#432 - Co-op magic dolls, drug Wikipedia, and the specific machine to rage against
I've been playing the co-op game It Takes Two with my family, which starts with a devastated daughter crying on her dolls and wishing her parents wouldn't divorce, which magically traps the parents in the dolls and you play as them through the now super sized house full of platforms and puzzles.

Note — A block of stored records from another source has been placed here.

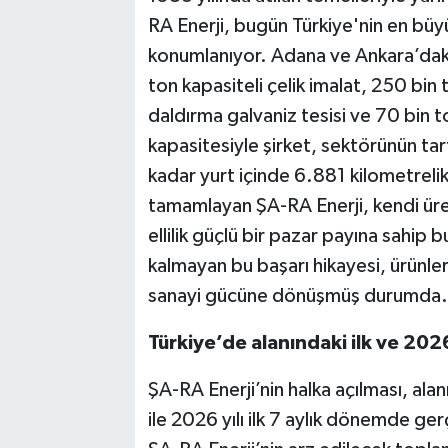
RA Enerji, bugün Türkiye'nin en büy
konumlanıyor. Adana ve Ankara’daki 
ton kapasiteli çelik imalat, 250 bin
daldırma galvaniz tesisi ve 70 bin 
kapasitesiyle şirket, sektörünün tar
kadar yurt içinde 6.881 kilometrelik 
tamamlayan ŞA-RA Enerji, kendi üre
ellilik güçlü bir pazar payına sahip 
kalmayan bu başarı hikayesi, ürünler
sanayi gücüne dönüşmüş durumda.
Türkiye’de alanındaki ilk ve 2026
ŞA-RA Enerji’nin halka açılması, al
ile 2026 yılı ilk 7 aylık dönemde ge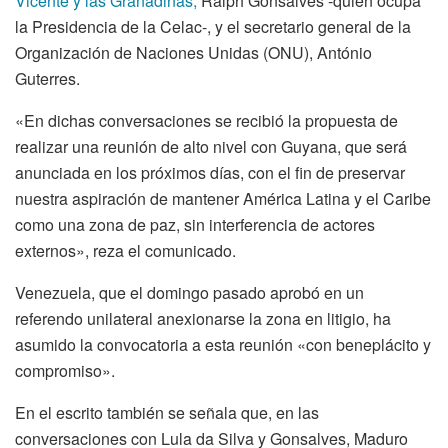
Vicente y las Granadinas,
Ralph Gonsalves -quien ocupa
la Presidencia de la Celac-, y el secretario general de la
Organización de Naciones Unidas (ONU), António
Guterres.
«En dichas conversaciones se recibió la propuesta de
realizar una reunión de alto nivel con Guyana, que será
anunciada en los próximos días, con el fin de preservar
nuestra aspiración de mantener América Latina y el Caribe
como una zona de paz, sin interferencia de actores
externos», reza el comunicado.
Venezuela, que el domingo pasado aprobó en un
referendo unilateral anexionarse la zona en litigio, ha
asumido la convocatoria a esta reunión «con beneplácito y
compromiso».
En el escrito también se señala que, en las
conversaciones con Lula da Silva y Gonsalves, Maduro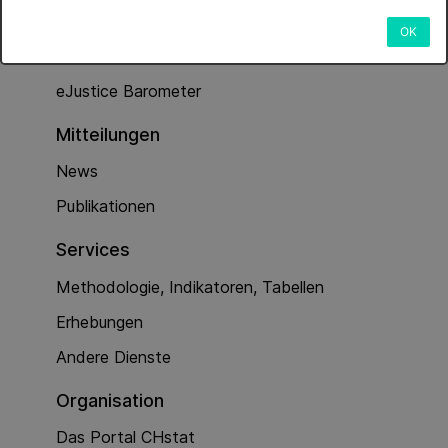
Dienstleistungen
OK
Kriminalität (Polizeiarbeit)
eJustice Barometer
Mitteilungen
News
Publikationen
Services
Methodologie, Indikatoren, Tabellen
Erhebungen
Andere Dienste
Organisation
Das Portal CHstat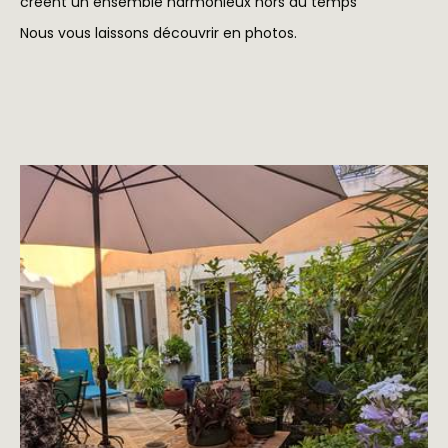
créent un ensemble harmonieux hors du temps
Nous vous laissons découvrir en photos.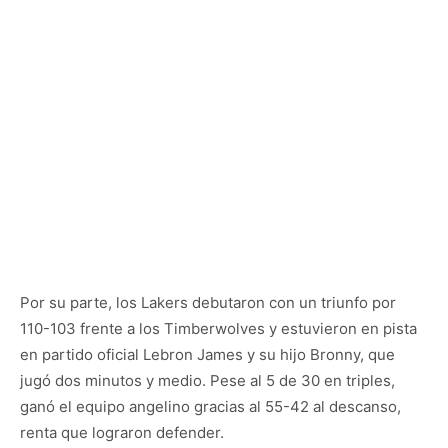
Por su parte, los Lakers debutaron con un triunfo por
110-103 frente a los Timberwolves y estuvieron en pista
en partido oficial Lebron James y su hijo Bronny, que
jugó dos minutos y medio. Pese al 5 de 30 en triples,
ganó el equipo angelino gracias al 55-42 al descanso,
renta que lograron defender.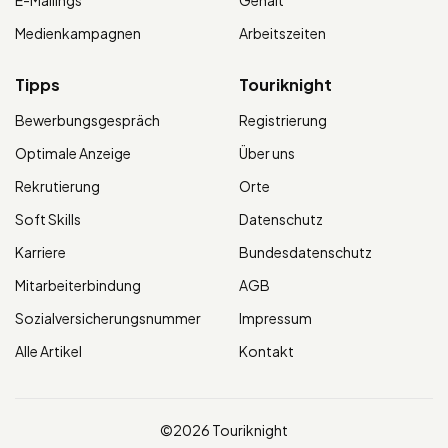
E-Mailings
Gehalt
Medienkampagnen
Arbeitszeiten
Tipps
Touriknight
Bewerbungsgespräch
Registrierung
Optimale Anzeige
Über uns
Rekrutierung
Orte
Soft Skills
Datenschutz
Karriere
Bundesdatenschutz
Mitarbeiterbindung
AGB
Sozialversicherungsnummer
Impressum
Alle Artikel
Kontakt
©2026 Touriknight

It's one of the most imaginative video games I've ever played, with every level a new stellar mechanic that forces you to work tightly with the other player to advance, amidst a delightfully silly pantomime of a rural home.
Highly recommend.
Tech
There is a section of Twitter that I have yet to fully understand or experience, where it's all 'friendly ambitious nerds' kvetching and hanging out together all the time. This gathering was meant to bring them together IRL for the first time, and their documents on culture are a glimpse into exactly what that world looks like.
Lifehacks
PsychonautWiki — psychonautwiki.org
Wikipedia for drug effects, methodically organized and named by physical and mental effects and harm reduction methods.

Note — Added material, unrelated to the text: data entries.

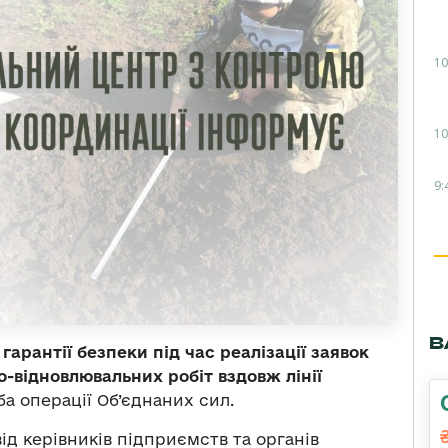
10
10
9:
В
арантії безпеки під час реалізації заявок
-відновлювальних робіт вздовж лінії
 операції Об’єднаних сил.
 від керівників підприємств та органів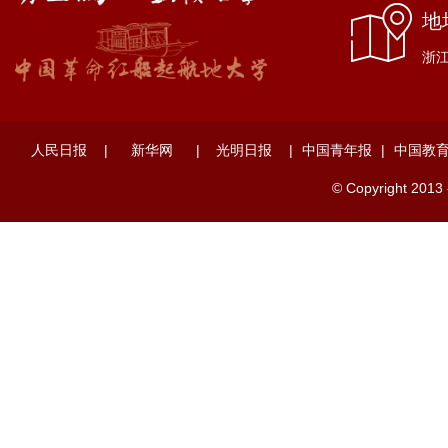
地
浙江
人民日报
|
新华网
|
光明日报
|
中国青年报
|
中国教
© Copyright 2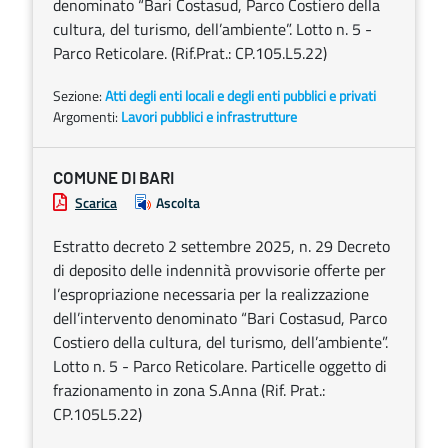
denominato “Bari Costasud, Parco Costiero della
cultura, del turismo, dell’ambiente”. Lotto n. 5 -
Parco Reticolare. (Rif.Prat.: CP.105.L5.22)
Sezione:
Atti degli enti locali e degli enti pubblici e privati
Argomenti:
Lavori pubblici e infrastrutture
COMUNE DI BARI
Scarica
Ascolta
Estratto decreto 2 settembre 2025, n. 29 Decreto
di deposito delle indennità provvisorie offerte per
l’espropriazione necessaria per la realizzazione
dell’intervento denominato “Bari Costasud, Parco
Costiero della cultura, del turismo, dell’ambiente”.
Lotto n. 5 - Parco Reticolare. Particelle oggetto di
frazionamento in zona S.Anna (Rif. Prat.:
CP.105L5.22)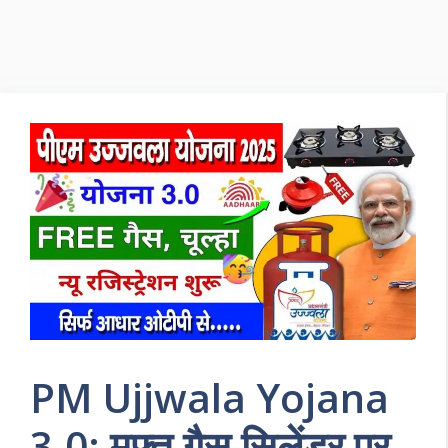
PM Ujjwala Yojana
3.0: मुफ्त गैस सिलेंडर पर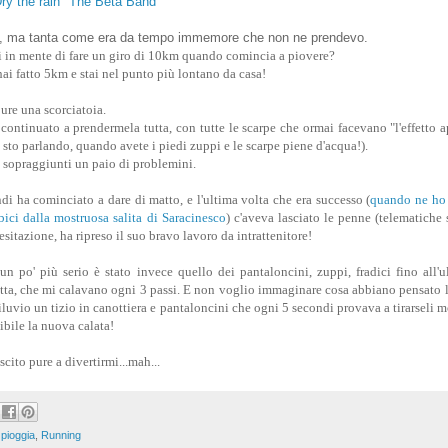
ry the rain" The Beta Band
ta, ma tanta come era da tempo immemore che non ne prendevo.
i in mente di fare un giro di 10km quando comincia a piovere?
i fatto 5km e stai nel punto più lontano da casa!
pure una scorciatoia.
continuato a prendermela tutta, con tutte le scarpe che ormai facevano "l'effetto 
 sto parlando, quando avete i piedi zuppi e le scarpe piene d'acqua!).
no sopraggiunti un paio di problemini.
di ha cominciato a dare di matto, e l'ultima volta che era successo (
quando ne ho 
ici dalla mostruosa salita di Saracinesco
) c'aveva lasciato le penne (telematiche s'
esitazione, ha ripreso il suo bravo lavoro da intrattenitore!
n po' più serio è stato invece quello dei pantaloncini, zuppi, fradici fino all'u
frutta, che mi calavano ogni 3 passi. E non voglio immaginare cosa abbiano pensato
iluvio un tizio in canottiera e pantaloncini che ogni 5 secondi provava a tirarseli m
sibile la nuova calata!
uscito pure a divertirmi...mah...
,
pioggia
,
Running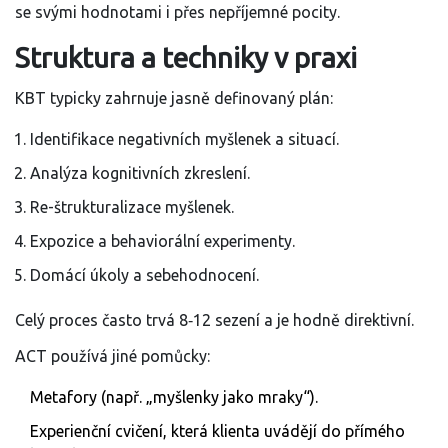
se svými hodnotami i přes nepříjemné pocity.
Struktura a techniky v praxi
KBT typicky zahrnuje jasně definovaný plán:
Identifikace negativních myšlenek a situací.
Analýza kognitivních zkreslení.
Re-štrukturalizace myšlenek.
Expozice a behaviorální experimenty.
Domácí úkoly a sebehodnocení.
Celý proces často trvá 8‑12 sezení a je hodně direktivní.
ACT používá jiné pomůcky:
Metafory (např. „myšlenky jako mraky“).
Experienční cvičení, která klienta uvádějí do přímého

A big step above Erowid's anecdotal trip reports! These are so clinical as to read like pharmaceutical labels 😅
Evil Empire (album) — en.wikipedia.org
This 1996 album by Rage Against the Machine came with a list of books in the CD jacket that help explain exactly what machine they're raging against. I love this example of an artist showing ones work to get to share their same politics.

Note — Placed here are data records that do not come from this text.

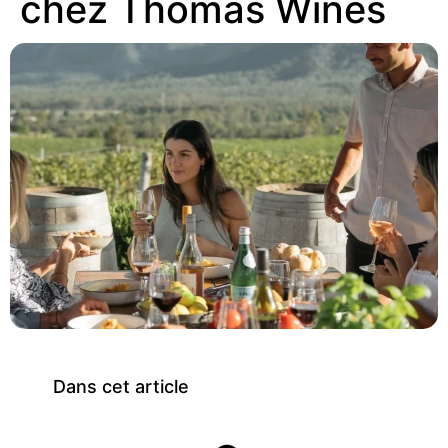
chez Thomas Wines
Dans cet article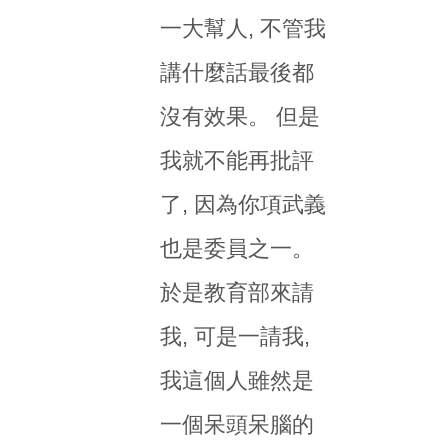
一大幫人, 不管我
講什麼話最後都
沒有效果。 但是
我就不能再批評
了, 因為你項武義
也是委員之一。
於是教育部來請
我, 可是一請我,
我這個人雖然是
一個呆頭呆腦的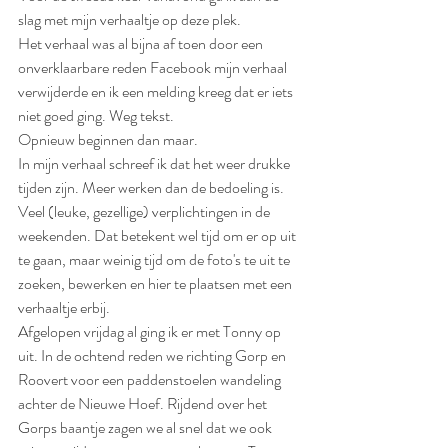
slag met mijn verhaaltje op deze plek. 
Het verhaal was al bijna af toen door een 
onverklaarbare reden Facebook mijn verhaal 
verwijderde en ik een melding kreeg dat er iets 
niet goed ging. Weg tekst. 
Opnieuw beginnen dan maar.
In mijn verhaal schreef ik dat het weer drukke 
tijden zijn. Meer werken dan de bedoeling is. 
Veel (leuke, gezellige) verplichtingen in de 
weekenden. Dat betekent wel tijd om er op uit 
te gaan, maar weinig tijd om de foto's te uit te 
zoeken, bewerken en hier te plaatsen met een 
verhaaltje erbij. 
Afgelopen vrijdag al ging ik er met Tonny op 
uit. In de ochtend reden we richting Gorp en 
Roovert voor een paddenstoelen wandeling 
achter de Nieuwe Hoef. Rijdend over het 
Gorps baantje zagen we al snel dat we ook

Lots of eye opening reading in here! I wonder what the right wing analogue would be?
The Anarchist Cookbook by William Powell
Manufacturing Consent: The Political Economy of the Mass Media by Edward S. Herman and Noam Chomsky
Now and After: The ABC of Communist Anarchism by Alexander Berkman
Soledad Brother: The Prison Letters of George Jackson by George Jackson
Walden and Resistance to Civil Government by Henry David Thoreau
Fun
Worst YELP reviews for U.S. National Parks (and a twist) — www.thetravelersbuddy.com
American graphic illustrator Amber Share made tourism posters for U.S. National Parks based on their worst YELP reviews. 'No idea what people like about this' 'bugs will eat your face' 'literally just a bunch of rocks' - hilarious!